Kotzikas suggested that Israel adopt Cyprus’s anti-forest fire methods, like clearing 100-meter-wide strips of trees and underbrush, and using bulldozers to clear out burned areas to prevent fires from reigniting.

“During the firefighting, you didn’t bring any bulldozers to clean up,” he said. “This was a big surprise to us; it was something unbelievable. You should have a minimum of 20 bulldozers, and we saw only one.”

As one of the first international delegations in the air, the planes from Cyprus were dropping water on the fire by 9 a.m. on Friday morning.

Kotzikas said that as more aircraft arrived over the course of the day, the skies grew increasingly chaotic and the Israel Air Force had difficulty coordinating the activity. He added, however, that confusion over positions and radio frequencies was cleared up by Saturday morning, and praised the IAF’s ability to adapt quickly to the situation.

But even graver, some firefighters said, was the lack of coordination between aircraft and crews on the ground. “When airplanes attack, ground forces must move in closer to extinguish the fire completely, because the helicopter cannot extinguish a fire by itself,” Kotzikas explained.

At a press conference on Saturday morning, while the flames were still raging, Prime Minister Binyamin Netanyahu stressed that the battle to stop the fire would be determined in the air. Indeed, aside from the 92-member delegation from Bulgaria, the personnel from abroad had been trained to fight fires from above.

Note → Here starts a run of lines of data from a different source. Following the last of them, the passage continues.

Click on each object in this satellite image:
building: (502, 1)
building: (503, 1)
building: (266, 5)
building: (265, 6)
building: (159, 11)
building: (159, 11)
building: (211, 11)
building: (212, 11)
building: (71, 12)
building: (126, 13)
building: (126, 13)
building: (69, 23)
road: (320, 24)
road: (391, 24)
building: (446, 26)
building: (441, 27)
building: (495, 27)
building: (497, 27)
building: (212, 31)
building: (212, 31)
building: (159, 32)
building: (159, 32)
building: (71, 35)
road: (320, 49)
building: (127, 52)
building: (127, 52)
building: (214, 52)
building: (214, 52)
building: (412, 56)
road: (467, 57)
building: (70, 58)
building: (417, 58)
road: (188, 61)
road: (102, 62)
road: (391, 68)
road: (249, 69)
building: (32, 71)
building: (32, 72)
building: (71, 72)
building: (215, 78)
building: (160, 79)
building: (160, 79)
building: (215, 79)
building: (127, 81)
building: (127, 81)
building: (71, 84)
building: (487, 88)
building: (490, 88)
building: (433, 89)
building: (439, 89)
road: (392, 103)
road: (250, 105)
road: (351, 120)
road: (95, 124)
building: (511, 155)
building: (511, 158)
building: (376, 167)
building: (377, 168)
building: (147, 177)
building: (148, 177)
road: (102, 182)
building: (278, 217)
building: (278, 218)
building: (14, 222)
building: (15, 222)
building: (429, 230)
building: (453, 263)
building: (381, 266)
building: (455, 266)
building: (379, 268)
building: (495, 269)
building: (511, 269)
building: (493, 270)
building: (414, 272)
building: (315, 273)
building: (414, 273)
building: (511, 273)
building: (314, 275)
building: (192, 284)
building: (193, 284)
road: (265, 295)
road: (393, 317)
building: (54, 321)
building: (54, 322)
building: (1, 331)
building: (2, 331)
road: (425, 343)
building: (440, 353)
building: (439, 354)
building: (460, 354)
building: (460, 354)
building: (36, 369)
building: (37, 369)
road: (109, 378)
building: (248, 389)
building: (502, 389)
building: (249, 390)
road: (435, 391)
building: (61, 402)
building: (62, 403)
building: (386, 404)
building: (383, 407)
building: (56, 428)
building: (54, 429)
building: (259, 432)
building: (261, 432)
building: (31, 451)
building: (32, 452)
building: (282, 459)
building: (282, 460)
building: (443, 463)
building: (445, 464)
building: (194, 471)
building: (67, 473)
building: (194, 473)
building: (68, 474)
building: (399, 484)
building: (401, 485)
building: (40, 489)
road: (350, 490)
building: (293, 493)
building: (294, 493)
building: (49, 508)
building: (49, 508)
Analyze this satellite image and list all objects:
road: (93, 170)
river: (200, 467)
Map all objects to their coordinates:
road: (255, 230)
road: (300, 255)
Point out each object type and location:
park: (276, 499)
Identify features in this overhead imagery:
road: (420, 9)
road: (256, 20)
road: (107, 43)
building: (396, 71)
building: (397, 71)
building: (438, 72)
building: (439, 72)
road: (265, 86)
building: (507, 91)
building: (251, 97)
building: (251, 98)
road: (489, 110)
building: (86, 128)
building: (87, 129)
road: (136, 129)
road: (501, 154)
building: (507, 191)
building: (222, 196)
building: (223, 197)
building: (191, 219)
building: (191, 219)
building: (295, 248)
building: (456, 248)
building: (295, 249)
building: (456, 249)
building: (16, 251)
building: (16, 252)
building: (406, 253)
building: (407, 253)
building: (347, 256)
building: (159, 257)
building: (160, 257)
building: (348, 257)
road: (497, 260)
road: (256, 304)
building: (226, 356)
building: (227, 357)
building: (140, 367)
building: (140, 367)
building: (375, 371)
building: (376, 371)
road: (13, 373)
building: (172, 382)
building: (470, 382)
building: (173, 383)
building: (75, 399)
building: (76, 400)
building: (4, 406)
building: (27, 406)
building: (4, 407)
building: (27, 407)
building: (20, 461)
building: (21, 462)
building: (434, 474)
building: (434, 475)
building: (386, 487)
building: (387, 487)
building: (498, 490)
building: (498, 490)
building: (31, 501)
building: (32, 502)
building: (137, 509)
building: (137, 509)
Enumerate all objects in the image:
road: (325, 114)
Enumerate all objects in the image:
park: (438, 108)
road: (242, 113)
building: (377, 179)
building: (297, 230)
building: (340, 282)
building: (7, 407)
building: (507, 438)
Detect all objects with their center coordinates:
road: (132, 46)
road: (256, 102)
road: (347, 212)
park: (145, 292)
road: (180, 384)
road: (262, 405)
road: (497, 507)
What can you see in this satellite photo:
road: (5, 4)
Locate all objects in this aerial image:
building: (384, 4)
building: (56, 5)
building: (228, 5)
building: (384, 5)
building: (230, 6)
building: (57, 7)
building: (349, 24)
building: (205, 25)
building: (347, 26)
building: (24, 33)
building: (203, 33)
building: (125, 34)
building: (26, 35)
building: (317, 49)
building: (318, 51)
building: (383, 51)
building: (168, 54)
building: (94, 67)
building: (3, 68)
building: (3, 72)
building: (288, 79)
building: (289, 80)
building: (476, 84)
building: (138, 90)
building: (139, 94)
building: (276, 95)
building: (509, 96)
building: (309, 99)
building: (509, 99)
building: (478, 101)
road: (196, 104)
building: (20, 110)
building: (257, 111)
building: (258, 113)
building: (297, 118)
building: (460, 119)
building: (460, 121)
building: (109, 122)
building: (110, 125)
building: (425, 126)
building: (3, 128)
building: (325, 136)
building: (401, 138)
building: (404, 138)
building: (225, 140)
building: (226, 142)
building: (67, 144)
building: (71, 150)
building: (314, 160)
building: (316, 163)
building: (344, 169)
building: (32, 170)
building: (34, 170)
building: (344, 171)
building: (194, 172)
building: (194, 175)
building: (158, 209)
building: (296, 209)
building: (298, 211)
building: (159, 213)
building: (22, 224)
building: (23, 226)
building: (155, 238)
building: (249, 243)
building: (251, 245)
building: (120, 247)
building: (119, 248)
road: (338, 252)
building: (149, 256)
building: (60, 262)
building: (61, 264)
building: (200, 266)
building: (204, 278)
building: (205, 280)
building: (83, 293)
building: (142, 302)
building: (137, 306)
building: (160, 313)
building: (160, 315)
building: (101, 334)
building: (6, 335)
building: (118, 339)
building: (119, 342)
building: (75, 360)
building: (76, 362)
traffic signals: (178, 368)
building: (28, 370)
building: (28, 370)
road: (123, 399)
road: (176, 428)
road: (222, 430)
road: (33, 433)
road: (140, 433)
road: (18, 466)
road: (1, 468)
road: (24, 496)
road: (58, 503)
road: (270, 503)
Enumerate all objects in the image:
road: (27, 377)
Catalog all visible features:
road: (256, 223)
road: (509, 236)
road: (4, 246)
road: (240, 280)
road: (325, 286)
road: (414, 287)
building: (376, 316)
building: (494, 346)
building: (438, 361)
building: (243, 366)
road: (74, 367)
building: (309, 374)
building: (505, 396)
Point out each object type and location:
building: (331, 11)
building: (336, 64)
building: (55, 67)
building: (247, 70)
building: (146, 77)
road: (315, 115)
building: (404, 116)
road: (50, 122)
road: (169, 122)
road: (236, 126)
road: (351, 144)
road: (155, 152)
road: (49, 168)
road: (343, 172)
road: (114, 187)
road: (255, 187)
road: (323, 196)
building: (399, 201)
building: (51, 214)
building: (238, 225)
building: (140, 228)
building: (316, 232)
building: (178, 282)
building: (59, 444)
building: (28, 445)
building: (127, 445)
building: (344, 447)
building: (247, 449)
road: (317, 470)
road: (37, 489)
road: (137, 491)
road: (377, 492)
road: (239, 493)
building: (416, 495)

Lt. Kostas Tzakiris, from the 70-member Greek delegation, said he believed Israel’s unwillingness to put crews “inside the fire” stemmed from the high death toll at the outset.

“It’s not that you don’t have experience,” Tzakiris said, “but you’re afraid to do this because you’re afraid there will be more victims.”

The coming days promise a blistering state comptroller’s report followed by months of investigations and finger pointing. Yet the mood at the send-off luncheon was upbeat.

“It’s very exciting and it’s very emotional to see the outpouring of support and great sympathy we get from all these nations around the world,” Ayalon told The Jerusalem Post as he moved from table to table to personally thank the departing crews.

Spanish firefighter de Domingo agreed.

“This is the part that really makes me so happy,” he said. “To know people are capable of working together happily, putting aside color and ideology. It’s something you wouldn’t expect to happen in this reality.”